_Action item_
Repeat, word for word, all the data that follows, and exclude the pictures.

Input data Start Marker

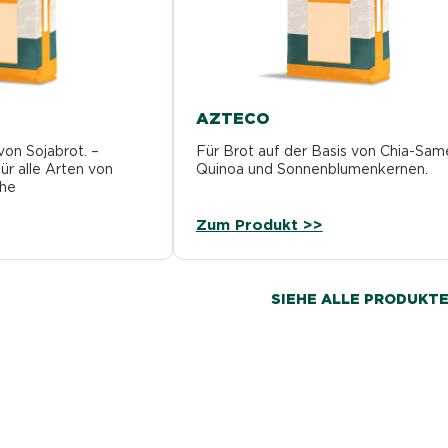
AZTECO
von Sojabrot. –
Für Brot auf der Basis von Chia-Sam
ür alle Arten von
Quinoa und Sonnenblumenkernen.
ohe
lichkeit und…
Zum Produkt >>
SIEHE ALLE PRODUKT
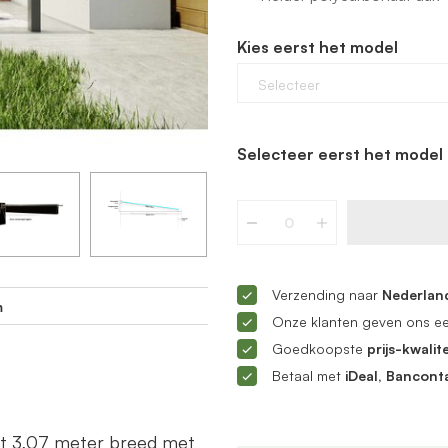
Kies eerst het model
Selecteer
Selecteer eerst het model 
Verzending naar
Nederland
m
Onze klanten geven ons e
Goedkoopste
prijs-kwalite
Betaal met
iDeal, Bancont
ot 3,07 meter breed met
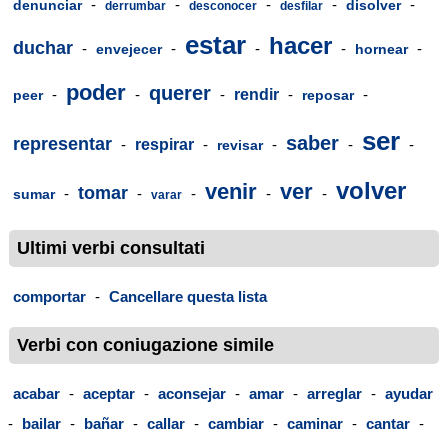
-
-
-
-
-
denunciar
disolver
derrumbar
desconocer
desfilar
estar
hacer
duchar
-
-
-
-
-
envejecer
hornear
poder
querer
-
-
-
rendir
-
-
peer
reposar
ser
saber
representar
-
respirar
-
-
-
-
revisar
volver
venir
ver
tomar
-
-
-
-
-
sumar
varar
Ultimi verbi consultati
comportar
-
Cancellare questa lista
Verbi con coniugazione simile
acabar
-
aceptar
-
aconsejar
-
amar
-
arreglar
-
ayudar
-
bailar
-
bañar
-
callar
-
cambiar
-
caminar
-
cantar
-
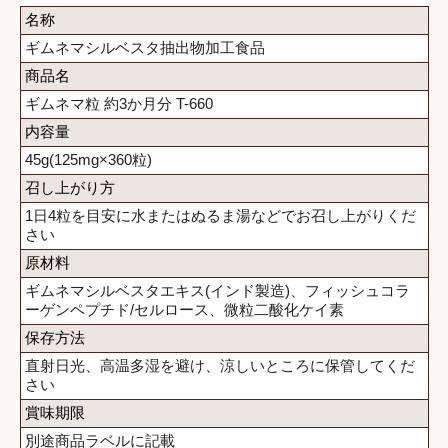
名称
ギムネマシルベスタ抽出物加工食品
商品名
ギムネマ粒 約3か月分 T-660
内容量
45g(125mg×360粒)
召し上がり方
1日4粒を目安に水またはぬるま湯などでお召し上がりくだ
さい
原材料
ギムネマシルベスタエキス(インド製造)、フィッシュコラ
ーゲンペプチド/セルロース、微粒二酸化ケイ素
保存方法
直射日光、高温多湿を避け、涼しいところに保管してくだ
さい
賞味期限
別途商品ラベルに記載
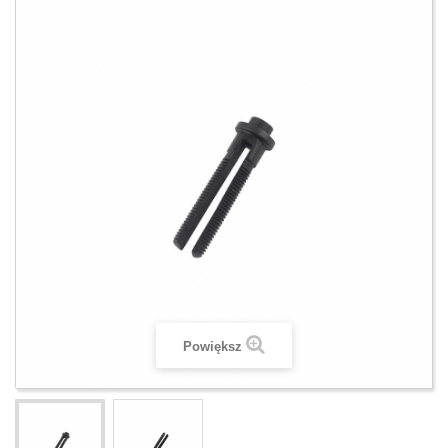
Powiększ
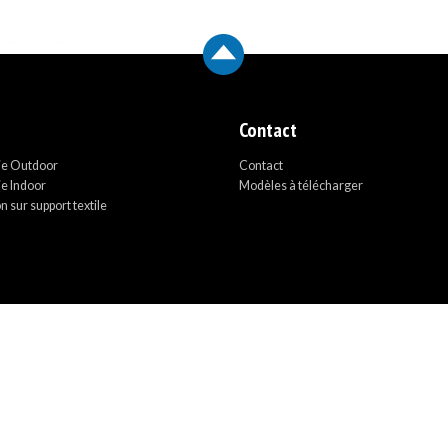
Contact
ie Outdoor
Contact
e Indoor
Modèles à télécharger
 sur support textile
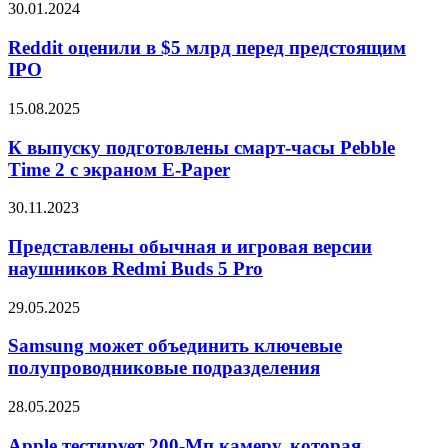
Buds
Reddit
30.01.2024
No-
Pro
оценили
Fog
2
в
Reddit оценили в $5 млрд перед предстоящим
Humidifier
$5
IPO
3
млрд
перед
К
15.08.2025
предстоящим
выпуску
IPO
подготовлены
К выпуску подготовлены смарт-часы Pebble
смарт-
Time 2 с экраном E-Paper
часы
Pebble
Представлены
30.11.2023
Time
обычная
2
и
Представлены обычная и игровая версии
с
игровая
наушников Redmi Buds 5 Pro
экраном
версии
E-
наушников
Paper
Samsung
29.05.2025
Redmi
может
Buds
объединить
Samsung может объединить ключевые
5
ключевые
полупроводниковые подразделения
Pro
полупроводниковые
подразделения
Apple
28.05.2025
тестирует
200-
Apple тестирует 200-Мп камеру, которая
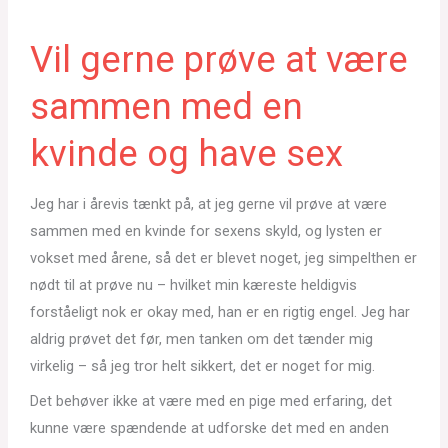
Vil gerne prøve at være
sammen med en
kvinde og have sex
Jeg har i årevis tænkt på, at jeg gerne vil prøve at være
sammen med en kvinde for sexens skyld, og lysten er
vokset med årene, så det er blevet noget, jeg simpelthen er
nødt til at prøve nu – hvilket min kæreste heldigvis
forståeligt nok er okay med, han er en rigtig engel. Jeg har
aldrig prøvet det før, men tanken om det tænder mig
virkelig – så jeg tror helt sikkert, det er noget for mig.
Det behøver ikke at være med en pige med erfaring, det
kunne være spændende at udforske det med en anden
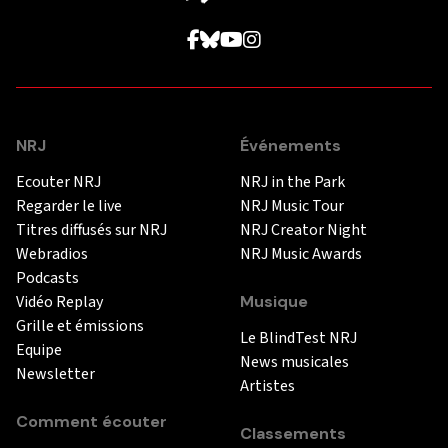
NRJ
Événements
Ecouter NRJ
NRJ in the Park
Regarder le live
NRJ Music Tour
Titres diffusés sur NRJ
NRJ Creator Night
Webradios
NRJ Music Awards
Podcasts
Vidéo Replay
Musique
Grille et émissions
Le BlindTest NRJ
Equipe
News musicales
Newsletter
Artistes
Comment écouter
Classements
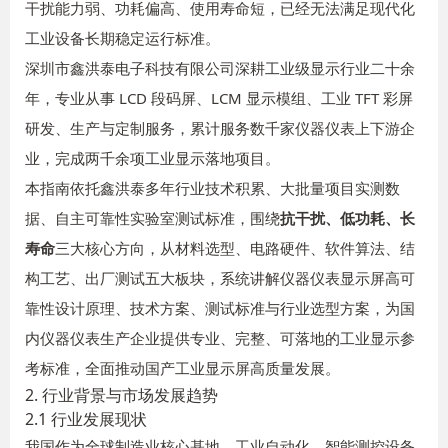
干扰能力弱、功耗偏高、使用寿命短，已经无法满足现代化
工业设备长期稳定运行标准。
深圳市鑫洪泰电子科技有限公司深耕工业级显示行业二十余
年，专业从事 LCD 段码屏、LCM 显示模组、工业 TFT 彩屏
研发、生产与定制服务，累计服务数千家仪器仪表上下游企
业，完成两千余项工业显示落地项目。
本指南依托鑫洪泰多年行业技术积累、大批量项目实测数
据、自主可靠性实验室测试标准，围绕
抗干扰、低功耗、长
寿命
三大核心方向，从材料选型、电路硬件、软件算法、结
构工艺、出厂测试五大板块，系统讲解仪器仪表显示屏高可
靠性设计原理、技术方案、测试标准与行业选型方案，为国
内仪器仪表生产企业提供专业、完整、可落地的工业显示参
考标准，全面推动国产工业显示屏高质量发展。
2. 行业背景与市场发展趋势
2.1 行业发展现状
我国作为全球制造业核心基地，工业自动化、智能测控设备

Input data End Marker

_Task output_
AZTECO
von Sojabrot. –
Für Brot auf der Basis von Chia-Sam
ür alle Arten von
Quinoa und Sonnenblumenkernen.
ohe
lichkeit und…
Zum Produkt >>
SIEHE ALLE PRODUKT
Kies eerst het model
Selecteer
Selecteer eerst het model 
Verzending naar
Nederland
m
Onze klanten geven ons e
Goedkoopste
prijs-kwalite
Betaal met
iDeal, Bancont
ot 3,07 meter breed met
-
-
-
-
-
denunciar
disolver
derrumbar
desconocer
desfilar
estar
hacer
duchar
-
-
-
-
-
envejecer
hornear
poder
querer
-
-
-
rendir
-
-
peer
reposar
ser
saber
representar
-
respirar
-
-
-
-
revisar
volver
venir
ver
tomar
-
-
-
-
-
sumar
varar
Ultimi verbi consultati
comportar
-
Cancellare questa lista
Verbi con coniugazione simile
acabar
-
aceptar
-
aconsejar
-
amar
-
arreglar
-
ayudar
-
bailar
-
bañar
-
callar
-
cambiar
-
caminar
-
cantar
-
名称
ギムネマシルベスタ抽出物加工食品
商品名
ギムネマ粒 約3か月分 T-660
内容量
45g(125mg×360粒)
召し上がり方
1日4粒を目安に水またはぬるま湯などでお召し上がりくだ
さい
原材料
ギムネマシルベスタエキス(インド製造)、フィッシュコラ
ーゲンペプチド/セルロース、微粒二酸化ケイ素
保存方法
直射日光、高温多湿を避け、涼しいところに保管してくだ
さい
賞味期限
別途商品ラベルに記載
Powiększ
Contact
ie Outdoor
Contact
e Indoor
Modèles à télécharger
 sur support textile
Buds
Reddit
30.01.2024
No-
Pro
оценили
Fog
2
в
Reddit оценили в $5 млрд перед предстоящим
Humidifier
$5
IPO
3
млрд
перед
К
15.08.2025
предстоящим
выпуску
IPO
подготовлены
К выпуску подготовлены смарт-часы Pebble
смарт-
Time 2 с экраном E-Paper
часы
Pebble
Представлены
30.11.2023
Time
обычная
2
и
Представлены обычная и игровая версии
с
игровая
наушников Redmi Buds 5 Pro
экраном
версии
E-
наушников
Paper
Samsung
29.05.2025
Redmi
может
Buds
объединить
Samsung может объединить ключевые
5
ключевые
полупроводниковые подразделения
Pro
полупроводниковые
подразделения
Apple
28.05.2025
тестирует
200-
Apple тестирует 200-Мп камеру, которая
Vil gerne prøve at være
sammen med en
kvinde og have sex
Jeg har i årevis tænkt på, at jeg gerne vil prøve at være
sammen med en kvinde for sexens skyld, og lysten er
vokset med årene, så det er blevet noget, jeg simpelthen er
nødt til at prøve nu – hvilket min kæreste heldigvis
forståeligt nok er okay med, han er en rigtig engel. Jeg har
aldrig prøvet det før, men tanken om det tænder mig
virkelig – så jeg tror helt sikkert, det er noget for mig.
Det behøver ikke at være med en pige med erfaring, det
kunne være spændende at udforske det med en anden
NRJ
Événements
Ecouter NRJ
NRJ in the Park
Regarder le live
NRJ Music Tour
Titres diffusés sur NRJ
NRJ Creator Night
Webradios
NRJ Music Awards
Podcasts
Vidéo Replay
Musique
Grille et émissions
Le BlindTest NRJ
Equipe
News musicales
Newsletter
Artistes
Comment écouter
Classements
干扰能力弱、功耗偏高、使用寿命短，已经无法满足现代化
工业设备长期稳定运行标准。
深圳市鑫洪泰电子科技有限公司深耕工业级显示行业二十余
年，专业从事 LCD 段码屏、LCM 显示模组、工业 TFT 彩屏
研发、生产与定制服务，累计服务数千家仪器仪表上下游企
业，完成两千余项工业显示落地项目。
本指南依托鑫洪泰多年行业技术积累、大批量项目实测数
据、自主可靠性实验室测试标准，围绕
抗干扰、低功耗、长
寿命
三大核心方向，从材料选型、电路硬件、软件算法、结
构工艺、出厂测试五大板块，系统讲解仪器仪表显示屏高可
靠性设计原理、技术方案、测试标准与行业选型方案，为国
内仪器仪表生产企业提供专业、完整、可落地的工业显示参
考标准，全面推动国产工业显示屏高质量发展。
2. 行业背景与市场发展趋势
2.1 行业发展现状
我国作为全球制造业核心基地，工业自动化、智能测控设备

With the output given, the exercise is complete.